The venture was started in 2010, making the business 12 years old.
The transaction does include inventory valued at $2,000, which is included in the suggested price.

The company has 4ft; 5pt employees and is located in a building with disclosed square footage of 688 sq ft.
The building is leased by the company for $13,216.62 per Month

Why is the Current Owner Selling The Business?

There are all sorts of reasons why individuals resolve to sell companies. Nevertheless, the true reason and the one they say to you might be 2 entirely different things. As an example, they might claim "I have too many other commitments" or "I am retiring". For numerous sellers, these reasons are valid.
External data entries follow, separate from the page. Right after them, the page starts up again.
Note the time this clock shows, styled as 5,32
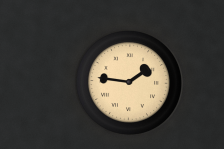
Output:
1,46
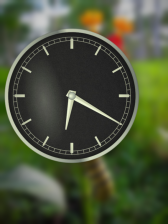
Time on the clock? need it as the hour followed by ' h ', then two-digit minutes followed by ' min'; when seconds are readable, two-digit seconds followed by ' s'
6 h 20 min
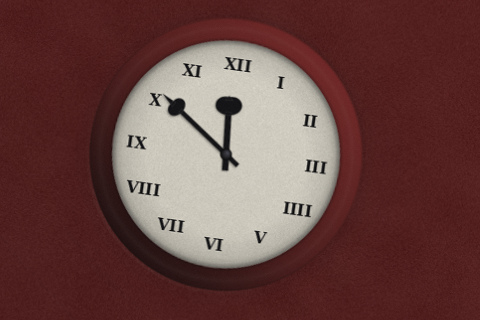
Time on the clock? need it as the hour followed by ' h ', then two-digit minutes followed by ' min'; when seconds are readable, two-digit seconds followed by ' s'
11 h 51 min
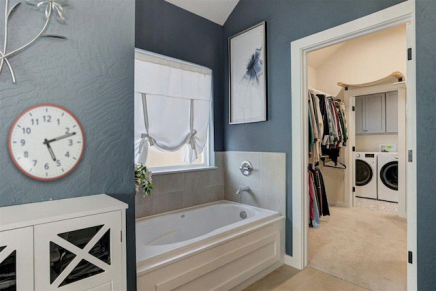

However, for some, these may just be reasons to try to hide the reality of altering demographics, increased competition, current reduction in incomes, or a range of various other reasons. This is why it is extremely important that you not rely entirely on a vendor's word, but rather, make use of the vendor's answer in conjunction with your total due diligence. This will paint a much more sensible picture of the business's current circumstance.

Existing Debts and Future Obligations

If the current company is in debt, which many businesses are, then you will need to consider this when valuating/preparing your deal. Many businesses finance loans so as to cover items like stock, payroll, accounts payable, and so on. Remember that sometimes this can mean that revenue margins are too tight. Lots of organisations come under a revolving door of taking loans as a way to pay back other loans. In addition to debts, there may additionally be future obligations to think about. There may be an outstanding lease on equipment or the structure where the business resides. The business may have existing agreements with vendors that must be satisfied or may cause charges if canceled early.

Understanding the Customer Base, Competition and Area Demographics

How do operating businesses in the location draw in brand-new customers? Most times, operating businesses have repeat customers, which form the core of their everyday earnings. Particular factors such as brand-new competitors growing up around the area, road construction, and personnel turnover can affect repeat consumers as well as adversely impact future revenues. One crucial point to think about is the area of the business. Is it in an extremely trafficked shopping mall, or is it concealed from the main road? Obviously, the more people that see the business on a regular basis, the better the opportunity to develop a returning client base. A last idea is the basic location demographics. Is the business located in a densely populated city, or is it located on the outside border of town? Just how might the neighborhood mean family earnings impact future earnings prospects?